My master was a mightily curious man in one particular. He could not abide any repair of people coming and going with him on his journeyings. And if in a quieter time he had gotten his will, he would have ridden here and there without any attendance whatever—so kindly and unsuspicious of evil was his nature. On the New Year night he had bidden me to remain within doors, because, as he said, he knew his way home full well from Sir Thomas Nisbett's house. Also, I suspect, he wished me not to observe whether he retained his usual walk and conversation, after seeing the New Year in with the Provost and the other Sir Thomas, for the custom of Maybole was exceedingly hospitable.
New Year's Day had been dark and gloomy. The promise of oncoming foul weather was in the feel of the raw, drooky air. No sooner was it dark than a smurr of rain began to fell, very wetting and thick, so that even with torches it had been impossible to see many paces. We reached our lodging at the town house of Culzean before the night had set in, and as the supper was at six of the clock, it was no long time before my master took his way to Sir Thomas Nisbett's house. He left me seated by the fire with a book of chronicles of the wars to read. As soon, however, as he had issued forth upon the street, I took my bare sword in my hand, and by another door I sallied forth also. For in such a town as Maybole there are always ill-set folk that would gladly do an injury to a well-kenned and well-respected man like my master. And much more now when the feud had waxed so hot and high.

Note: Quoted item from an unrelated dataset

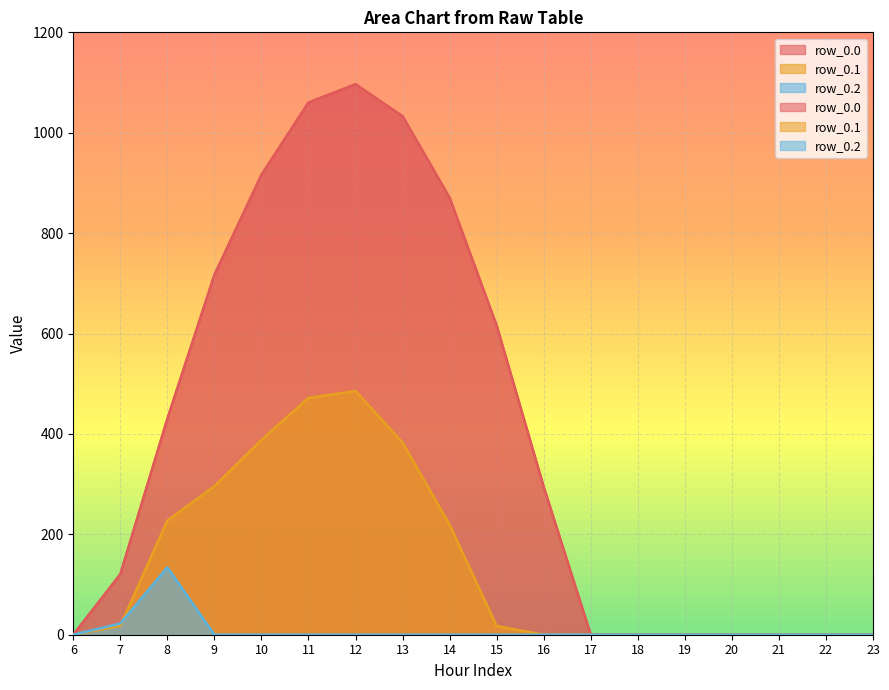

Which series has the largest range (max minus min)?

row_0.0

But it chanced that Sir Thomas, so soon almost as he set foot over the doorstep, greeted his fellow-guest, the Provost of the town—who, as became his office, had with him one to hold the tail of his furred gown out of the clarty mud, and also a lad with a torch running before him. Nevertheless, I followed on in that darker dusk which succeeds the glare of a torch. On our way we had to pass through the garden behind the house of Sir Thomas Nisbett, which was full of groset bushes, divided by high hedges of yew and box. I came softly after them, and abode still by the gate when the Provost and his train had passed through with our good knight in their midst. The pair of them were talking jovially together as they went, like men with toom kytes that know they are going in to be filled with good cheer.
'I declare I am as hungry as a moudiewort in a black frost,' said the douce Provost. 'I haena seen meat the day. What wi' hearkening to auld wives denouncing ane anither for kenned and notour witches, and sending men of the tribes of little Egypt to the Tolbooth, my life has no been my ain.'
My master laughed loudly and heartsomely.
'It is weel to be hungry and ken o' meat,' he replied, in the words of the well-kenned proverb.
And the pair of them laughed with their noses in the air, easily mirthful like men that strengthen themselves with the comfortable smell of dinner blown through an open door.
But I question much whether they had laughed so heartily if they had seen what I saw at that moment. And that was a face looking over the height of the yew hedge—a face wrapped about the mouth with a grey plaid and with a grey brimmed hat pulled close down over the eyes. As the flickering of the torch died out at the entering in of the house door, I saw the man raise his hand in a warning and forbidding gesture, as though he made a signal to men who could see him, but who were hidden from my sight.
This was enough for me. I resolved that those who plotted evil behind backs should have to war with Launce Kennedy, who, at least, was no mean foe, and one not given to wearing his eyes under his coat.
Not for a moment after this could I leave the garden, for one of the villains might have gone to the window and shot at my master through the glass—as one had done years before to good Maister John Knox (who, as I have heard tell, reformed religion in this land) on an evening he sat quietly reading his book and drinking of his ale in his own house in the High Street of Edinburgh.